Les ONG Sentinelle et Afrewatch ont rendu publique, ce jeudi à Kinshasa, une étude socio-économique portant sur l’exploitation du lithium à Manono, dans la province du Tanganyika. Menée en 2024, cette étude vise à garantir la prise en compte des besoins prioritaires des communautés locales face au développement de ce projet minier. Elle ambitionne également d’optimiser les retombées positives tout en réduisant les impacts négatifs, en vue d’un développement inclusif et harmonieux de la région.
Une étude pour structurer les besoins communautaires
Selon Maître Jean-Pierre Okenda, Directeur exécutif de l’ONG Sentinelle des Ressources Naturelles, cette étude intitulée « Faire entendre la voix de la communauté autour du projet de lithium à Manono » vise à identifier les besoins prioritaires des populations locales, confrontées à un fort enclavement et à une précarité grandissante. Parmi ces besoins, l’accès à l’eau potable constitue une préoccupation majeure pour les habitants, qui peinent à s’approvisionner en ressources hydriques de qualité. La fourniture en électricité apparaît également comme une nécessité pour améliorer les conditions de vie et favoriser le développement économique de la région.

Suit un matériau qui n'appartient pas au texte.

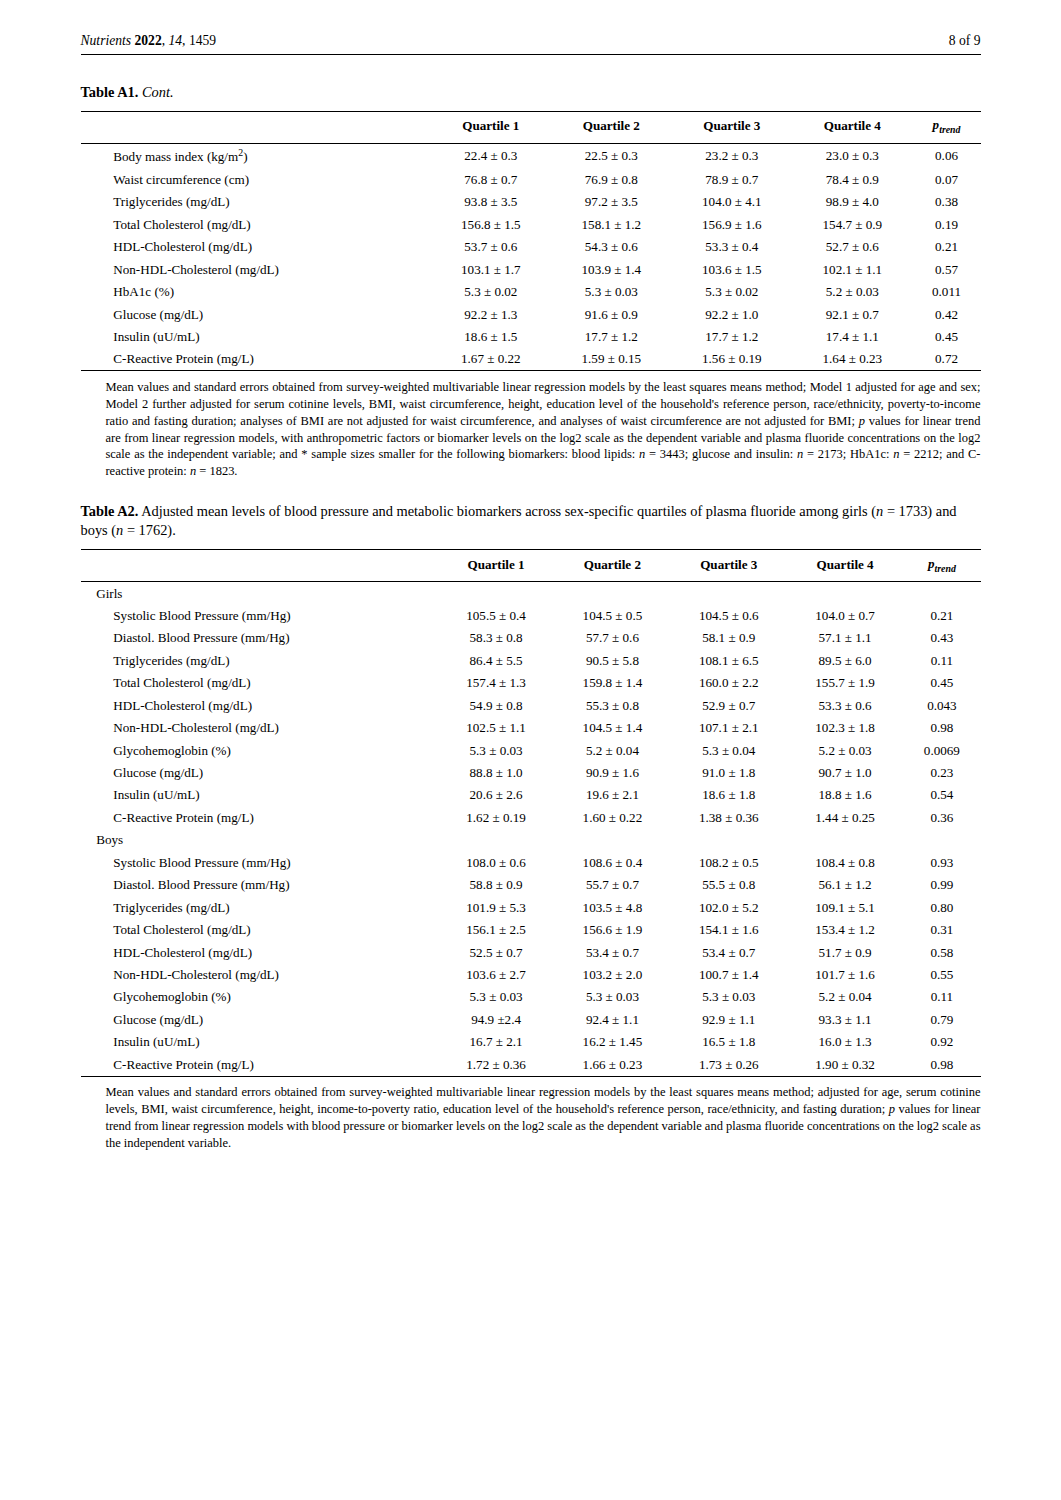Nutrients 2022, 14, 1459 8 of 9
Table A1. Cont.
| | Quartile 1 | Quartile 2 | Quartile 3 | Quartile 4 | p trend |
| --- | --- | --- | --- | --- | --- |
| Body mass index (kg/m 2 ) | 22.4 ± 0.3 | 22.5 ± 0.3 | 23.2 ± 0.3 | 23.0 ± 0.3 | 0.06 |
| Waist circumference (cm) | 76.8 ± 0.7 | 76.9 ± 0.8 | 78.9 ± 0.7 | 78.4 ± 0.9 | 0.07 |
| Triglycerides (mg/dL) | 93.8 ± 3.5 | 97.2 ± 3.5 | 104.0 ± 4.1 | 98.9 ± 4.0 | 0.38 |
| Total Cholesterol (mg/dL) | 156.8 ± 1.5 | 158.1 ± 1.2 | 156.9 ± 1.6 | 154.7 ± 0.9 | 0.19 |
| HDL-Cholesterol (mg/dL) | 53.7 ± 0.6 | 54.3 ± 0.6 | 53.3 ± 0.4 | 52.7 ± 0.6 | 0.21 |
| Non-HDL-Cholesterol (mg/dL) | 103.1 ± 1.7 | 103.9 ± 1.4 | 103.6 ± 1.5 | 102.1 ± 1.1 | 0.57 |
| HbA1c (%) | 5.3 ± 0.02 | 5.3 ± 0.03 | 5.3 ± 0.02 | 5.2 ± 0.03 | 0.011 |
| Glucose (mg/dL) | 92.2 ± 1.3 | 91.6 ± 0.9 | 92.2 ± 1.0 | 92.1 ± 0.7 | 0.42 |
| Insulin (uU/mL) | 18.6 ± 1.5 | 17.7 ± 1.2 | 17.7 ± 1.2 | 17.4 ± 1.1 | 0.45 |
| C-Reactive Protein (mg/L) | 1.67 ± 0.22 | 1.59 ± 0.15 | 1.56 ± 0.19 | 1.64 ± 0.23 | 0.72 |
Mean values and standard errors obtained from survey-weighted multivariable linear regression models by the least squares means method; Model 1 adjusted for age and sex; Model 2 further adjusted for serum cotinine levels, BMI, waist circumference, height, education level of the household's reference person, race/ethnicity, poverty-to-income ratio and fasting duration; analyses of BMI are not adjusted for waist circumference, and analyses of waist circumference are not adjusted for BMI; p values for linear trend are from linear regression models, with anthropometric factors or biomarker levels on the log2 scale as the dependent variable and plasma fluoride concentrations on the log2 scale as the independent variable; and * sample sizes smaller for the following biomarkers: blood lipids: n = 3443; glucose and insulin: n = 2173; HbA1c: n = 2212; and C-reactive protein: n = 1823.
Table A2. Adjusted mean levels of blood pressure and metabolic biomarkers across sex-specific quartiles of plasma fluoride among girls (n = 1733) and boys (n = 1762).
| | Quartile 1 | Quartile 2 | Quartile 3 | Quartile 4 | p trend |
| --- | --- | --- | --- | --- | --- |
| Girls |
| Systolic Blood Pressure (mm/Hg) | 105.5 ± 0.4 | 104.5 ± 0.5 | 104.5 ± 0.6 | 104.0 ± 0.7 | 0.21 |
| Diastol. Blood Pressure (mm/Hg) | 58.3 ± 0.8 | 57.7 ± 0.6 | 58.1 ± 0.9 | 57.1 ± 1.1 | 0.43 |
| Triglycerides (mg/dL) | 86.4 ± 5.5 | 90.5 ± 5.8 | 108.1 ± 6.5 | 89.5 ± 6.0 | 0.11 |
| Total Cholesterol (mg/dL) | 157.4 ± 1.3 | 159.8 ± 1.4 | 160.0 ± 2.2 | 155.7 ± 1.9 | 0.45 |
| HDL-Cholesterol (mg/dL) | 54.9 ± 0.8 | 55.3 ± 0.8 | 52.9 ± 0.7 | 53.3 ± 0.6 | 0.043 |
| Non-HDL-Cholesterol (mg/dL) | 102.5 ± 1.1 | 104.5 ± 1.4 | 107.1 ± 2.1 | 102.3 ± 1.8 | 0.98 |
| Glycohemoglobin (%) | 5.3 ± 0.03 | 5.2 ± 0.04 | 5.3 ± 0.04 | 5.2 ± 0.03 | 0.0069 |
| Glucose (mg/dL) | 88.8 ± 1.0 | 90.9 ± 1.6 | 91.0 ± 1.8 | 90.7 ± 1.0 | 0.23 |
| Insulin (uU/mL) | 20.6 ± 2.6 | 19.6 ± 2.1 | 18.6 ± 1.8 | 18.8 ± 1.6 | 0.54 |
| C-Reactive Protein (mg/L) | 1.62 ± 0.19 | 1.60 ± 0.22 | 1.38 ± 0.36 | 1.44 ± 0.25 | 0.36 |
| Boys |
| Systolic Blood Pressure (mm/Hg) | 108.0 ± 0.6 | 108.6 ± 0.4 | 108.2 ± 0.5 | 108.4 ± 0.8 | 0.93 |
| Diastol. Blood Pressure (mm/Hg) | 58.8 ± 0.9 | 55.7 ± 0.7 | 55.5 ± 0.8 | 56.1 ± 1.2 | 0.99 |
| Triglycerides (mg/dL) | 101.9 ± 5.3 | 103.5 ± 4.8 | 102.0 ± 5.2 | 109.1 ± 5.1 | 0.80 |
| Total Cholesterol (mg/dL) | 156.1 ± 2.5 | 156.6 ± 1.9 | 154.1 ± 1.6 | 153.4 ± 1.2 | 0.31 |
| HDL-Cholesterol (mg/dL) | 52.5 ± 0.7 | 53.4 ± 0.7 | 53.4 ± 0.7 | 51.7 ± 0.9 | 0.58 |
| Non-HDL-Cholesterol (mg/dL) | 103.6 ± 2.7 | 103.2 ± 2.0 | 100.7 ± 1.4 | 101.7 ± 1.6 | 0.55 |
| Glycohemoglobin (%) | 5.3 ± 0.03 | 5.3 ± 0.03 | 5.3 ± 0.03 | 5.2 ± 0.04 | 0.11 |
| Glucose (mg/dL) | 94.9 ±2.4 | 92.4 ± 1.1 | 92.9 ± 1.1 | 93.3 ± 1.1 | 0.79 |
| Insulin (uU/mL) | 16.7 ± 2.1 | 16.2 ± 1.45 | 16.5 ± 1.8 | 16.0 ± 1.3 | 0.92 |
| C-Reactive Protein (mg/L) | 1.72 ± 0.36 | 1.66 ± 0.23 | 1.73 ± 0.26 | 1.90 ± 0.32 | 0.98 |
Mean values and standard errors obtained from survey-weighted multivariable linear regression models by the least squares means method; adjusted for age, serum cotinine levels, BMI, waist circumference, height, income-to-poverty ratio, education level of the household's reference person, race/ethnicity, and fasting duration; p values for linear trend from linear regression models with blood pressure or biomarker levels on the log2 scale as the dependent variable and plasma fluoride concentrations on the log2 scale as the independent variable.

Par ailleurs, la réhabilitation des routes de desserte agricole est essentielle pour faciliter la mobilité des populations et permettre l’acheminement des produits locaux vers les marchés. La création d’emplois pour les jeunes de Manono représente une priorité afin de lutter contre le chômage et de promouvoir l’insertion socio-économique. Enfin, la construction d’infrastructures scolaires demeure un enjeu crucial pour garantir un accès à l’éducation et offrir aux générations futures de meilleures perspectives.

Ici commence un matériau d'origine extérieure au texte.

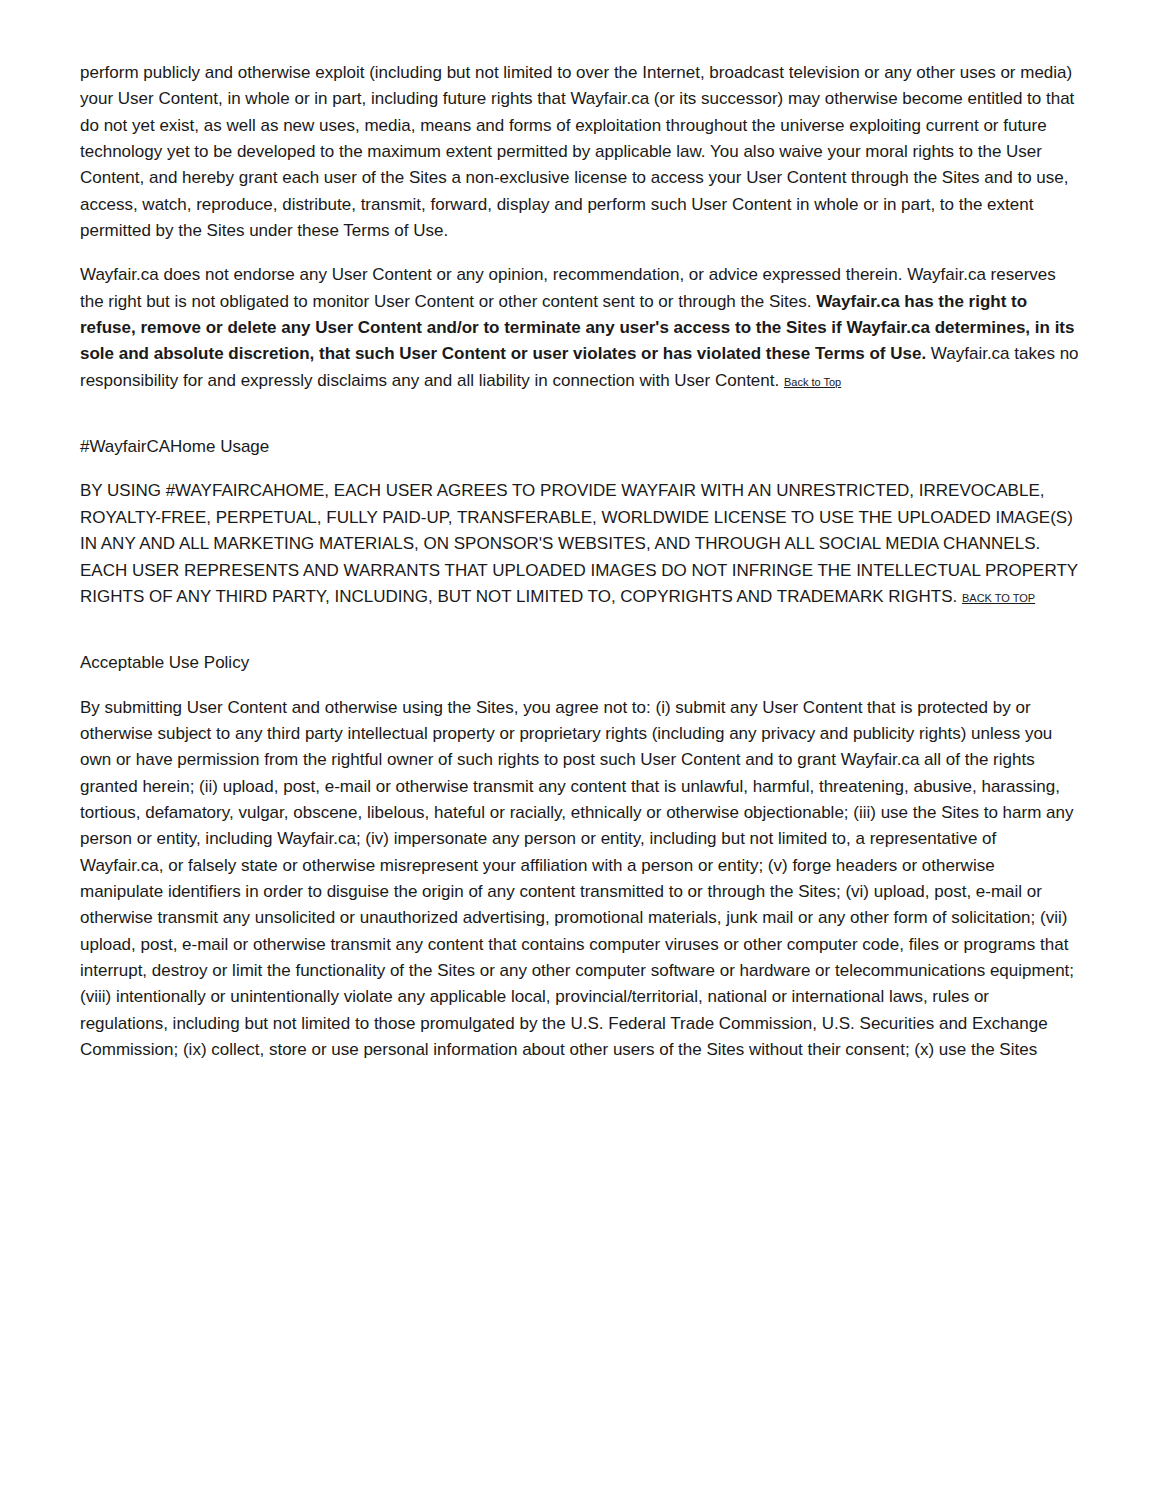perform publicly and otherwise exploit (including but not limited to over the Internet, broadcast television or any other uses or media) your User Content, in whole or in part, including future rights that Wayfair.ca (or its successor) may otherwise become entitled to that do not yet exist, as well as new uses, media, means and forms of exploitation throughout the universe exploiting current or future technology yet to be developed to the maximum extent permitted by applicable law. You also waive your moral rights to the User Content, and hereby grant each user of the Sites a non-exclusive license to access your User Content through the Sites and to use, access, watch, reproduce, distribute, transmit, forward, display and perform such User Content in whole or in part, to the extent permitted by the Sites under these Terms of Use.
Wayfair.ca does not endorse any User Content or any opinion, recommendation, or advice expressed therein. Wayfair.ca reserves the right but is not obligated to monitor User Content or other content sent to or through the Sites. Wayfair.ca has the right to refuse, remove or delete any User Content and/or to terminate any user's access to the Sites if Wayfair.ca determines, in its sole and absolute discretion, that such User Content or user violates or has violated these Terms of Use. Wayfair.ca takes no responsibility for and expressly disclaims any and all liability in connection with User Content. Back to Top
#WayfairCAHome Usage
By using #WayfairCAHome, each user agrees to provide Wayfair with an unrestricted, irrevocable, royalty-free, perpetual, fully paid-up, transferable, worldwide license to use the uploaded image(s) in any and all marketing materials, on sponsor's websites, and through all social media channels. Each user represents and warrants that uploaded images do not infringe the intellectual property rights of any third party, including, but not limited to, copyrights and trademark rights. Back to Top
Acceptable Use Policy
By submitting User Content and otherwise using the Sites, you agree not to: (i) submit any User Content that is protected by or otherwise subject to any third party intellectual property or proprietary rights (including any privacy and publicity rights) unless you own or have permission from the rightful owner of such rights to post such User Content and to grant Wayfair.ca all of the rights granted herein; (ii) upload, post, e-mail or otherwise transmit any content that is unlawful, harmful, threatening, abusive, harassing, tortious, defamatory, vulgar, obscene, libelous, hateful or racially, ethnically or otherwise objectionable; (iii) use the Sites to harm any person or entity, including Wayfair.ca; (iv) impersonate any person or entity, including but not limited to, a representative of Wayfair.ca, or falsely state or otherwise misrepresent your affiliation with a person or entity; (v) forge headers or otherwise manipulate identifiers in order to disguise the origin of any content transmitted to or through the Sites; (vi) upload, post, e-mail or otherwise transmit any unsolicited or unauthorized advertising, promotional materials, junk mail or any other form of solicitation; (vii) upload, post, e-mail or otherwise transmit any content that contains computer viruses or other computer code, files or programs that interrupt, destroy or limit the functionality of the Sites or any other computer software or hardware or telecommunications equipment; (viii) intentionally or unintentionally violate any applicable local, provincial/territorial, national or international laws, rules or regulations, including but not limited to those promulgated by the U.S. Federal Trade Commission, U.S. Securities and Exchange Commission; (ix) collect, store or use personal information about other users of the Sites without their consent; (x) use the Sites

L’objectif final de cette étude est de faciliter les négociations des cahiers des charges de responsabilité sociétale avec les entreprises minières détentrices de licences et celles qui viendront s’implanter dans la région.
Une situation marquée par des tensions communautaires et juridiques
L’étude met également en lumière deux problématiques majeures freinant le développement de la région. Tout d’abord, un conflit administratif persiste entre le territoire de Manono et la cité de Manono, suite à un décret de 2012 transformant certaines cités en villes. Cette ambiguïté empêche la cité de Manono de négocier directement des accords au titre d’Entité Territoriale Décentralisée (ETD), ce qui limite son autonomie dans la gestion des retombées du projet minier.
Ensuite, des tensions intercommunautaires opposent la communauté Twa, qui représente environ 5 % de la population, à la majorité bantoue. Ces conflits, déjà existants, risquent de s’aggraver si les décisions et projets liés à l’exploitation du lithium ne prennent pas en compte les intérêts de toutes les parties concernées. Il est donc essentiel que les initiatives mises en place favorisent la cohésion sociale au lieu d’exacerber les divisions.
Le lithium de Manono : une richesse convoitée aux enjeux multiples
La RDC détient d’importantes réserves mondiales de lithium, un minerai stratégique pour la transition énergétique. Le projet d’exploitation du lithium à Manono représente donc une opportunité économique majeure pour le pays et pour la province du Tanganyika. Selon les estimations, les réserves de lithium s’élèvent à 400 millions de tonnes, ce qui attire de nombreux investisseurs.
Cependant, plusieurs préoccupations demeurent. L’impact réel des retombées économiques sur les populations locales reste incertain, tandis que des conflits juridiques opposent l’État congolais à certaines entreprises minières. De plus, l’exploitation du lithium pourrait engendrer des conséquences environnementales et sociales, qu’il convient d’anticiper pour préserver les conditions de vie des communautés locales.
Des recommandations pour un développement durable
Face à ces enjeux, Sentinelle et Afrewatch formulent plusieurs recommandations. La première concerne la clarification du statut administratif de Manono afin de permettre à la cité de jouer un rôle actif dans les négociations. La deuxième insiste sur la nécessité de garantir une répartition équitable des bénéfices issus de l’exploitation du lithium afin que les populations locales en tirent profit.
En outre, il est impératif de renforcer les capacités des communautés locales en leur fournissant des formations sur leurs droits, le développement local et les cahiers des charges. Enfin, la mise en place de mécanismes de dialogue est essentielle pour éviter l’aggravation des tensions intercommunautaires et favoriser une gestion concertée du projet minier.
Cette étude, réalisée en collaboration avec les communautés locales, marque une étape essentielle pour une exploitation plus responsable et inclusive du lithium de Manono.